第一步扩增以粪便微生物DNA为模板扩增两个循环，保证两段连有接头完整而且单一的文库片段产生；上游引物REP1和下游引物REP2序列分别如SEQ ID NO.1和SEQ ID NO.2所示；The first step of amplification uses the fecal microbial DNA as a template to amplify two cycles, ensuring that the two segments are ligated with a complete and single library fragment; the upstream primer REP1 and the downstream primer REP2 sequences are SEQ ID NO. 1 and SEQ ID NO, respectively. .2;

(4)第二步扩增以第一次扩增的产物为模板，加入两端的P1和P2短引物进行扩增30个循环放大信号；上游引物P1和下游引物P2的序列分别如SEQ ID NO.3和SEQ ID NO.4所示；(4) The second step of amplification uses the first amplified product as a template, and adds P1 and P2 short primers at both ends to amplify 30 cycles to amplify the signal; the sequences of the upstream primer P1 and the downstream primer P2 are respectively SEQ ID NO. .3 and SEQ ID NO. 4;

(5)取10uL经过两步扩增后所得产物进行琼脂糖凝胶电泳检测；(5) taking 10uL after two-step amplification, the product was detected by agarose gel electrophoresis;

(6)经过两步扩增后所得产物用Beckman&Coulter公司的AMPure XP磁珠进行纯化：(6) The product obtained after two-step amplification was purified using Beckman & Coulter's AMPure XP magnetic beads:

向反应体系中加入75uL磁珠悬液，充分吹打混匀，室温放置5min；吸取上清废弃，使用80％的乙醇洗两次，室温放置5min晾干磁珠，加入20ul的low TE洗脱磁珠得到纯化后的测序文库；Add 75uL magnetic bead suspension to the reaction system, mix thoroughly by pipetting and let stand for 5min at room temperature; take the supernatant and discard it, wash it twice with 80% ethanol, leave it at room temperature for 5 minutes, dry the magnetic beads, and add 20ul of low TE to elute the magnetic The purified sequencing library is obtained from the beads;

(7)纯化后的测序文库用Qubit 3.0和Agilent 2100进行精确定量和片段大小分析；(7) The purified sequencing library was accurately quantified and fragment size analyzed using Qubit 3.0 and Agilent 2100;

(8)按照测序平台要求稀释测序文库，以Qubit 3.0定量的结果为标准并根据数据量需要进行混样，最后采用Illumina HiseqX或者Miseq进行测序；和(8) Dilute the sequencing library according to the sequencing platform requirements, quantify the results of Qubit 3.0 and mix the samples according to the data volume, and finally use Illumina HiseqX or Miseq for sequencing;

(9)对测序结果进行生物信息学分析，即完成微生物16S RDNA单分子水平测序文库的构建，合并所有两端标签重复而且序列重复的reads，合并后单端标签没有重复。
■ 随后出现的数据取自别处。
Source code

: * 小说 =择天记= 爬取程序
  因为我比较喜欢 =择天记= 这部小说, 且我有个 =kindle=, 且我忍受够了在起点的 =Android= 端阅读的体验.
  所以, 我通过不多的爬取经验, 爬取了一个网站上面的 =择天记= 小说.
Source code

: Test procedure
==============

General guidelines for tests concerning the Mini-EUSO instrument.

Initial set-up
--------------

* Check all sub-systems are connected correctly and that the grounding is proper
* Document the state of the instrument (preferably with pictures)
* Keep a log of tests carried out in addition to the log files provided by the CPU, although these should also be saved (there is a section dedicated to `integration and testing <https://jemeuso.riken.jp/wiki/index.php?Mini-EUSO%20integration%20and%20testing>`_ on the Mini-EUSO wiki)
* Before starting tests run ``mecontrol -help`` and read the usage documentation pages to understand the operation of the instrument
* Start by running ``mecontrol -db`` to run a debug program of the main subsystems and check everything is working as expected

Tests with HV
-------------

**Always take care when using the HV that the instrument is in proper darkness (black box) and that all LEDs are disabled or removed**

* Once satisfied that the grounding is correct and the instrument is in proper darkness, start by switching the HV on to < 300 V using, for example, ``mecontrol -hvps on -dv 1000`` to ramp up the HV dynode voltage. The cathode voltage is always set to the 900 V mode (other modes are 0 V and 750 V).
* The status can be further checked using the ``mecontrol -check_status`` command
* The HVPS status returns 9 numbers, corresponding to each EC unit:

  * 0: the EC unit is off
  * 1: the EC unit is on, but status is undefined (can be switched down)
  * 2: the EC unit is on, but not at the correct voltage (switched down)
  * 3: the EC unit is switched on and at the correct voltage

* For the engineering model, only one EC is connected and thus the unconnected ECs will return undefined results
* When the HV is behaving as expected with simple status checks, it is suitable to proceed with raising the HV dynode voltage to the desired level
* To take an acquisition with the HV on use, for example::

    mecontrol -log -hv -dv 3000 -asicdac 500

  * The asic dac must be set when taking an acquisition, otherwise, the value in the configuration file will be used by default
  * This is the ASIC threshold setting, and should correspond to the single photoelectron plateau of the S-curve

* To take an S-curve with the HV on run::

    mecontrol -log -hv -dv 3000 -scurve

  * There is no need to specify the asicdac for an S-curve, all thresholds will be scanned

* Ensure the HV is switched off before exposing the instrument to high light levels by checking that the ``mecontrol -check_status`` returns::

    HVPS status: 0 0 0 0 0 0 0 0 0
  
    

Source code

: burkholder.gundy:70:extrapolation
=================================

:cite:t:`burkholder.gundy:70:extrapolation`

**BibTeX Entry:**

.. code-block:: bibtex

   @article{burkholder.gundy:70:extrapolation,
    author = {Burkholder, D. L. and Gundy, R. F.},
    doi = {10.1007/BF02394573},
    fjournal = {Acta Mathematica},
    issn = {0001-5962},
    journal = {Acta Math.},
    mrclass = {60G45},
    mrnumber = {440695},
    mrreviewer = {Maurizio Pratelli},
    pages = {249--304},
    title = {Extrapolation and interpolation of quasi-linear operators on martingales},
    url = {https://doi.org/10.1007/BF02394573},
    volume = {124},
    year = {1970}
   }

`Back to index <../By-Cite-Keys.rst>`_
(9) Bioinformatics analysis of the sequencing results, that is, the construction of the microbial 16S RDNA single-molecule level sequencing library was completed, and all the duplicated and repeated sequences of the reads were combined, and the single-ended tags were not repeated after the combination.